Welcome home, Lance Corporal Ceontre Shelton.
Shelton got the surprise of a lifetime last season when the Texans and Operation Finally Home told the veteran he and his then-fiancé Kendall were chosen to receive a custom-built, mortgage-free house in Houston. On Tuesday, Shelton and Kendall finally saw the finished product of their PulteGroup home in a Veteran's Day welcoming ceremony fit for a hero.
"It means a lot, it shows that my service didn't go unheard of," Shelton said of the outpouring of support he's received from the Houston community. "I'm pretty blessed to have everyone here. Grateful. I think the whole world is pretty much involved. I have a loss for words."
While serving in Afghanistan in 2011, Shelton's platoon was attacked and he was struck by an improvised explosive device (IED). He suffered a left platella fracture, nerve damage, shrapnel scars, a traumatic brain injury and ultimately a below-knee amputation of his right leg. Shelton became a Purple Heart Recipient for his brave service and unwavering passion for his country.
Lechler took the time to express his admiration for Shelton and military members like him. While addressing the crowd, Lechler pointed out that football players sign contracts with the mentality of "how much can we get," whereas soldiers sign contracts thinking "how much can we give."
"To be able to do something, I mean this is so minor, but it's still gonna be a big deal for him and his family," Lechler said. "As far as us and the general public, it's a minor way to say thank you for what they've done for us."

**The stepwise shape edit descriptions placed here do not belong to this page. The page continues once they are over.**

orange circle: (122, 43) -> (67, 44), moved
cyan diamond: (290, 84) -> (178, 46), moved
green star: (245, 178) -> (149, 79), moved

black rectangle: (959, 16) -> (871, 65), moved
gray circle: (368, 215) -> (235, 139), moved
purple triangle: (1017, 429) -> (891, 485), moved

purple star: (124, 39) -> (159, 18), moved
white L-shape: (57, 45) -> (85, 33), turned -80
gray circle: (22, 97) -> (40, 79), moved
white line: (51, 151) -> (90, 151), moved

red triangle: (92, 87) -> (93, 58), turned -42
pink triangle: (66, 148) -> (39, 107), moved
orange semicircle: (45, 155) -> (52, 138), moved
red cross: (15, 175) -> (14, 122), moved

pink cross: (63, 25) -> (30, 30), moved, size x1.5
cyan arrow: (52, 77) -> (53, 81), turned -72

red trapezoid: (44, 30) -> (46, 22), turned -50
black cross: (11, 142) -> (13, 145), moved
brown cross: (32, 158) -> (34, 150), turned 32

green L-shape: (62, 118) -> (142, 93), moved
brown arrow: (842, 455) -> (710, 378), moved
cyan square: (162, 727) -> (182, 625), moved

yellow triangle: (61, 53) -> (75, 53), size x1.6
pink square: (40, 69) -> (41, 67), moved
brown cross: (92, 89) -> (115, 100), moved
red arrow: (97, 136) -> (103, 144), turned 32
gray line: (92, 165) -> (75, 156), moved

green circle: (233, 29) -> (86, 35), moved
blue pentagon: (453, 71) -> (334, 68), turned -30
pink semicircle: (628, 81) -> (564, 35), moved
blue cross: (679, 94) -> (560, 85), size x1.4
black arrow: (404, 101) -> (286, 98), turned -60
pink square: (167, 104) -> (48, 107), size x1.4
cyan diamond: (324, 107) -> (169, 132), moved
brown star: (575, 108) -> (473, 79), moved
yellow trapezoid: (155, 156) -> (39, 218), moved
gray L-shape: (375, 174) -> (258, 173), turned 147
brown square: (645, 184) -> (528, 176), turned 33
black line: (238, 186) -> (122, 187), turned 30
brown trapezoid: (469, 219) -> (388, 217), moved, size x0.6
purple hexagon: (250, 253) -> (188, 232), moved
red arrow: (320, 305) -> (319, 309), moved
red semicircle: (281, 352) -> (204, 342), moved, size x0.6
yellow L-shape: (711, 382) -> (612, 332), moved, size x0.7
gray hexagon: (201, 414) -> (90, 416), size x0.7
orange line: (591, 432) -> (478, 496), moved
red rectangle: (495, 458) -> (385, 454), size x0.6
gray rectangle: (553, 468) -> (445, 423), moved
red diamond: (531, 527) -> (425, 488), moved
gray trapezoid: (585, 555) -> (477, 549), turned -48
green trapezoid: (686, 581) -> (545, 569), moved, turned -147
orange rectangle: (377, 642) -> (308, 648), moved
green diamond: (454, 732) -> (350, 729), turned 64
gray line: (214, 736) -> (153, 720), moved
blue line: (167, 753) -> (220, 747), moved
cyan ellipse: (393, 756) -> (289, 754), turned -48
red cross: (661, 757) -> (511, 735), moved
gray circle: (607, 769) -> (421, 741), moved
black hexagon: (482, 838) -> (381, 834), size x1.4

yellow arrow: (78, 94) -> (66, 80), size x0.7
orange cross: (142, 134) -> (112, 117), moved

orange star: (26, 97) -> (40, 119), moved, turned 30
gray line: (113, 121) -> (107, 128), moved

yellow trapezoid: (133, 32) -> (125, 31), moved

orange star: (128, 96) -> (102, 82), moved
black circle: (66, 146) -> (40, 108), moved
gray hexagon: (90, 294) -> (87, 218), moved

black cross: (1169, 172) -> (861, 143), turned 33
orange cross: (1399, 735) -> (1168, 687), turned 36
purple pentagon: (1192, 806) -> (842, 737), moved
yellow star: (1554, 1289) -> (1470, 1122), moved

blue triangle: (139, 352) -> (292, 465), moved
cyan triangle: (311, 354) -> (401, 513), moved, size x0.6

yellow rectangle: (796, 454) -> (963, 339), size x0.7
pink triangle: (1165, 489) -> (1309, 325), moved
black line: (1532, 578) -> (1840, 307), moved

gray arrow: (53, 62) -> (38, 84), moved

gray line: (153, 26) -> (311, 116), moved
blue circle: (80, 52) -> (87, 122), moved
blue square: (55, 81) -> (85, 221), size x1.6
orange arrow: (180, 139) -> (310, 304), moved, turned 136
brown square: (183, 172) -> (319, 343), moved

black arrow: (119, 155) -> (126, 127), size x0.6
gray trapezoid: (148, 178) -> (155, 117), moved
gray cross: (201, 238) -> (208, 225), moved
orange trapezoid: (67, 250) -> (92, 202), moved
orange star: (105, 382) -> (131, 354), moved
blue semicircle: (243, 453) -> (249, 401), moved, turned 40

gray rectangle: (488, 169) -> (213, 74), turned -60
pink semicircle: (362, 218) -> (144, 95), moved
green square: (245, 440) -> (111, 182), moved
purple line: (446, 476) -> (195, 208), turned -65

Shelton expressed his gratitude countless times during the celebration and shared his personal story of how he obtained his injuries in Afghanistan. Though he laced the narrative with humor, it was clear to the audience just how much Shelton and his brothers in arms have sacrificed to protect America's freedom.
The Marine closed with a powerful statement, claiming that if he had to, he would endure all the pain of an IED again for each and every one of us.
"The way that he said he would do it all over again for any one of us, that's a tough pill to swallow," Lechler said. "I'm not sure that 95 percent of the rest of America could say that. That's why it takes a special person, and he is definitely a special person."